# PROBLEM TO WORK ON:
Return the data from the start through the line containing "Can Bulldogs Run Long", with each line kept as it appears.
┄┄┄┄┄┄
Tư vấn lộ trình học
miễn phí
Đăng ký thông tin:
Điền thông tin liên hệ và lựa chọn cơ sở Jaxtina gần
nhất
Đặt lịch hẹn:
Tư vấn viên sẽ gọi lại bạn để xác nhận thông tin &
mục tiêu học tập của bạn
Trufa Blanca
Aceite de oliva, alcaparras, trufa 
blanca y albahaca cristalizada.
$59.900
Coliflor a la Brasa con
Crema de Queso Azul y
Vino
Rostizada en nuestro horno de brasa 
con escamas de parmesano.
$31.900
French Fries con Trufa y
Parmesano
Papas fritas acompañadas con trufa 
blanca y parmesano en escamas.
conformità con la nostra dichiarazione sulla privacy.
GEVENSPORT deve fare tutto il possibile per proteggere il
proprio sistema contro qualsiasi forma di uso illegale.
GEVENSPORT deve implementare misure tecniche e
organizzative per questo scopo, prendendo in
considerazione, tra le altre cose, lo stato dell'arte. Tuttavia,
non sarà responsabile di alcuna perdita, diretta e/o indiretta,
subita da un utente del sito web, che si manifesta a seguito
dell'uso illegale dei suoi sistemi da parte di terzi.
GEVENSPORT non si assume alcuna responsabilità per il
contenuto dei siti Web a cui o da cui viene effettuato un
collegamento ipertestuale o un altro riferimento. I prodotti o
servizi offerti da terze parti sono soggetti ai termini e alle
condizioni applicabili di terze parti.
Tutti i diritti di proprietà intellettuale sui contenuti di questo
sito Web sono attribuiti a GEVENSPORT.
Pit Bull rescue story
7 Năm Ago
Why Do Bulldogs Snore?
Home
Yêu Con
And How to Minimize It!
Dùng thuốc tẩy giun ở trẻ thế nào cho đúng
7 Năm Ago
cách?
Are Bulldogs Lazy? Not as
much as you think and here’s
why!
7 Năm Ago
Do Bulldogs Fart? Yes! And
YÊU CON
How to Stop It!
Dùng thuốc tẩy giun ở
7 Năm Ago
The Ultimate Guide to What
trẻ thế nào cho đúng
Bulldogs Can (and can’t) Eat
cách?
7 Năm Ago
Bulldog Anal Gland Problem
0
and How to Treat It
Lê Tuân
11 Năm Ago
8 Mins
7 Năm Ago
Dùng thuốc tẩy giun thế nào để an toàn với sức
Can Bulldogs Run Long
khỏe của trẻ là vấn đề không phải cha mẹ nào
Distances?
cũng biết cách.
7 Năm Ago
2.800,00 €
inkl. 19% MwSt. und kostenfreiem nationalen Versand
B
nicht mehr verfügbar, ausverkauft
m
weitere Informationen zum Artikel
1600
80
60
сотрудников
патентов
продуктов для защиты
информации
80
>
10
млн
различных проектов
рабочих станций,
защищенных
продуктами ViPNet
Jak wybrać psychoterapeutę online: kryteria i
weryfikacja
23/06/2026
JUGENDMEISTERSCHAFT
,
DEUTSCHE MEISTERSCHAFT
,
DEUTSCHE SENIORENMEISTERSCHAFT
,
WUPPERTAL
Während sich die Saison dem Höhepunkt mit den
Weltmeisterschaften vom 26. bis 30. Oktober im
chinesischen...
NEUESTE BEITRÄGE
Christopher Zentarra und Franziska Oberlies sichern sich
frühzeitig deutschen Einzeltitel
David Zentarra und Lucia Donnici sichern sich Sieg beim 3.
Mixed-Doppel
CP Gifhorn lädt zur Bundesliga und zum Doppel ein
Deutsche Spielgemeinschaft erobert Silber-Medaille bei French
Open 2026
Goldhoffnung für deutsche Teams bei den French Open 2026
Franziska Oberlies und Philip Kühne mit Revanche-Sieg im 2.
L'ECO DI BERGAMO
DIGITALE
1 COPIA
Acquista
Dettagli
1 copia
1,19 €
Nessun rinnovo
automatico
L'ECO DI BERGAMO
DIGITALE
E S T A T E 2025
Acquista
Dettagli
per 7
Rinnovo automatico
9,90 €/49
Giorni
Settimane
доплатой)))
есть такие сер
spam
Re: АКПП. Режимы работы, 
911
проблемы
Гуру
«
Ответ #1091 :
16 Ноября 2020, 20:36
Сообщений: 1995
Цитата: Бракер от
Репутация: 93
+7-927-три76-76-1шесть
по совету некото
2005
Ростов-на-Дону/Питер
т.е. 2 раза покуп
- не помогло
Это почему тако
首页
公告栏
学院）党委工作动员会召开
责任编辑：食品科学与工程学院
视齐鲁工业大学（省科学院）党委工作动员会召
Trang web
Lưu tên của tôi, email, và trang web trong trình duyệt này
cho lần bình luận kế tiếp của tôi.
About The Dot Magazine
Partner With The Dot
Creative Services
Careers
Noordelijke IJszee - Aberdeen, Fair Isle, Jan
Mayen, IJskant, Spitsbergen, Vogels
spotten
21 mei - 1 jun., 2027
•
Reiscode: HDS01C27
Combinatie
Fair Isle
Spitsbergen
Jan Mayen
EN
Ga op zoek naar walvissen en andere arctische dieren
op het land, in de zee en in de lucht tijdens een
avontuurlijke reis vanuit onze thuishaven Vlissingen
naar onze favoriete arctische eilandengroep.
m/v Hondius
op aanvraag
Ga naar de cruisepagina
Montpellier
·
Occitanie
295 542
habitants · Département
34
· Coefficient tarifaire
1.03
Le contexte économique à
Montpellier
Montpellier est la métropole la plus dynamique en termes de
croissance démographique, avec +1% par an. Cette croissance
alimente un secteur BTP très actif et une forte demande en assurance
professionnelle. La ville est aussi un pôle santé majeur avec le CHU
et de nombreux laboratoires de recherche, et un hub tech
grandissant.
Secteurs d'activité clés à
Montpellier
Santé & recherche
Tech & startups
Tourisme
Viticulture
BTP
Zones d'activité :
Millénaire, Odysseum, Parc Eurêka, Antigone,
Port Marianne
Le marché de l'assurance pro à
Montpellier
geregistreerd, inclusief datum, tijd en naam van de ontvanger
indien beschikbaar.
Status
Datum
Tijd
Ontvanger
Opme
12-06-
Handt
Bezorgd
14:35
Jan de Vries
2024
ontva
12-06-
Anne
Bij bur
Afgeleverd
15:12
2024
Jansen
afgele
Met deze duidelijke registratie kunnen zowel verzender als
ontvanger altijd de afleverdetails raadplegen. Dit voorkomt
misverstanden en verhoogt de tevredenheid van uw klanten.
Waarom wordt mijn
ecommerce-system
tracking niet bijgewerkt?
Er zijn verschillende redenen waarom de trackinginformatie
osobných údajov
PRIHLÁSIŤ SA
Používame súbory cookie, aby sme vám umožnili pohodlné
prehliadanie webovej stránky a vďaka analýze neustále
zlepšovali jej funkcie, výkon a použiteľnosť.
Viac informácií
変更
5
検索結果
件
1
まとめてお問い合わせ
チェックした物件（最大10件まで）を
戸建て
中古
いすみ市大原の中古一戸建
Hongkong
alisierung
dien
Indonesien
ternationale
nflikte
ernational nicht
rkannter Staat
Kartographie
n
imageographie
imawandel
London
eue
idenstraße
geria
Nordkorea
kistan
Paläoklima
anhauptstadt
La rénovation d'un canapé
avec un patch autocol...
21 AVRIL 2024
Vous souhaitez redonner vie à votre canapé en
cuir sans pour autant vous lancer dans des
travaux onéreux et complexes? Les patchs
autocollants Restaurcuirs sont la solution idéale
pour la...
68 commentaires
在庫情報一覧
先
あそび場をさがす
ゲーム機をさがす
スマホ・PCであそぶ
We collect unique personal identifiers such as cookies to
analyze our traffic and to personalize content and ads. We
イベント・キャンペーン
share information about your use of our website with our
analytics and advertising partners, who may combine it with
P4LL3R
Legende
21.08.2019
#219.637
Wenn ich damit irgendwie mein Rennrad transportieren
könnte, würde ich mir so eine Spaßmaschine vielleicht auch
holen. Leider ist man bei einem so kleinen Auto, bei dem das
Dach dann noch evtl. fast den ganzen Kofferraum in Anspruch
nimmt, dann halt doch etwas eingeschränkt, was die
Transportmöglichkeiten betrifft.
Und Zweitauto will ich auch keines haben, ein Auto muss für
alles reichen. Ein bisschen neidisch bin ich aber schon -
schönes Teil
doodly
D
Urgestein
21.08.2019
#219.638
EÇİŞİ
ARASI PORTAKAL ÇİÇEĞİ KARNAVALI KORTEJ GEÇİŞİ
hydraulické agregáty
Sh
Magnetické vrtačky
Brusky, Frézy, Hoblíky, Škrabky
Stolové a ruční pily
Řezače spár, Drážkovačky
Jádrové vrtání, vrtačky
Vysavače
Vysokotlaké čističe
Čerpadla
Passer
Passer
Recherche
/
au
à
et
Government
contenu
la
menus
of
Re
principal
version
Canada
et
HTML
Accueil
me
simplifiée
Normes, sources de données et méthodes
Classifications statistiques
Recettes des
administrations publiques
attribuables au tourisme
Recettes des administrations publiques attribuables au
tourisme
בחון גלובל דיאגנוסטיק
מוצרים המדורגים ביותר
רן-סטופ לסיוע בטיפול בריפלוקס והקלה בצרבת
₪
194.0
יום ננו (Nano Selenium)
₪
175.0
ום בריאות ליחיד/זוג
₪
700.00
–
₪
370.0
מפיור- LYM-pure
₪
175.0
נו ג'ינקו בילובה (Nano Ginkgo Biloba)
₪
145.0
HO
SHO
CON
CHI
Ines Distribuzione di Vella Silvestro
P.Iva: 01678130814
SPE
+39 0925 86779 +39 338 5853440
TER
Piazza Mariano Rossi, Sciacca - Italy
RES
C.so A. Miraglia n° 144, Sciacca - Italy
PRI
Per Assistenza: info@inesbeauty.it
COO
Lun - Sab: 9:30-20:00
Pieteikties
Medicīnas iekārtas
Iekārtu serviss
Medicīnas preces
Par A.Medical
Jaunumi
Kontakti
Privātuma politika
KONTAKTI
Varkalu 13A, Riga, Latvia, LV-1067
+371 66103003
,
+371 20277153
┄┄┄┄┄┄
# WRITTEN ANSWER:
Tư vấn lộ trình học
miễn phí
Đăng ký thông tin:
Điền thông tin liên hệ và lựa chọn cơ sở Jaxtina gần
nhất
Đặt lịch hẹn:
Tư vấn viên sẽ gọi lại bạn để xác nhận thông tin &
mục tiêu học tập của bạn
Trufa Blanca
Aceite de oliva, alcaparras, trufa 
blanca y albahaca cristalizada.
$59.900
Coliflor a la Brasa con
Crema de Queso Azul y
Vino
Rostizada en nuestro horno de brasa 
con escamas de parmesano.
$31.900
French Fries con Trufa y
Parmesano
Papas fritas acompañadas con trufa 
blanca y parmesano en escamas.
conformità con la nostra dichiarazione sulla privacy.
GEVENSPORT deve fare tutto il possibile per proteggere il
proprio sistema contro qualsiasi forma di uso illegale.
GEVENSPORT deve implementare misure tecniche e
organizzative per questo scopo, prendendo in
considerazione, tra le altre cose, lo stato dell'arte. Tuttavia,
non sarà responsabile di alcuna perdita, diretta e/o indiretta,
subita da un utente del sito web, che si manifesta a seguito
dell'uso illegale dei suoi sistemi da parte di terzi.
GEVENSPORT non si assume alcuna responsabilità per il
contenuto dei siti Web a cui o da cui viene effettuato un
collegamento ipertestuale o un altro riferimento. I prodotti o
servizi offerti da terze parti sono soggetti ai termini e alle
condizioni applicabili di terze parti.
Tutti i diritti di proprietà intellettuale sui contenuti di questo
sito Web sono attribuiti a GEVENSPORT.
Pit Bull rescue story
7 Năm Ago
Why Do Bulldogs Snore?
Home
Yêu Con
And How to Minimize It!
Dùng thuốc tẩy giun ở trẻ thế nào cho đúng
7 Năm Ago
cách?
Are Bulldogs Lazy? Not as
much as you think and here’s
why!
7 Năm Ago
Do Bulldogs Fart? Yes! And
YÊU CON
How to Stop It!
Dùng thuốc tẩy giun ở
7 Năm Ago
The Ultimate Guide to What
trẻ thế nào cho đúng
Bulldogs Can (and can’t) Eat
cách?
7 Năm Ago
Bulldog Anal Gland Problem
0
and How to Treat It
Lê Tuân
11 Năm Ago
8 Mins
7 Năm Ago
Dùng thuốc tẩy giun thế nào để an toàn với sức
Can Bulldogs Run Long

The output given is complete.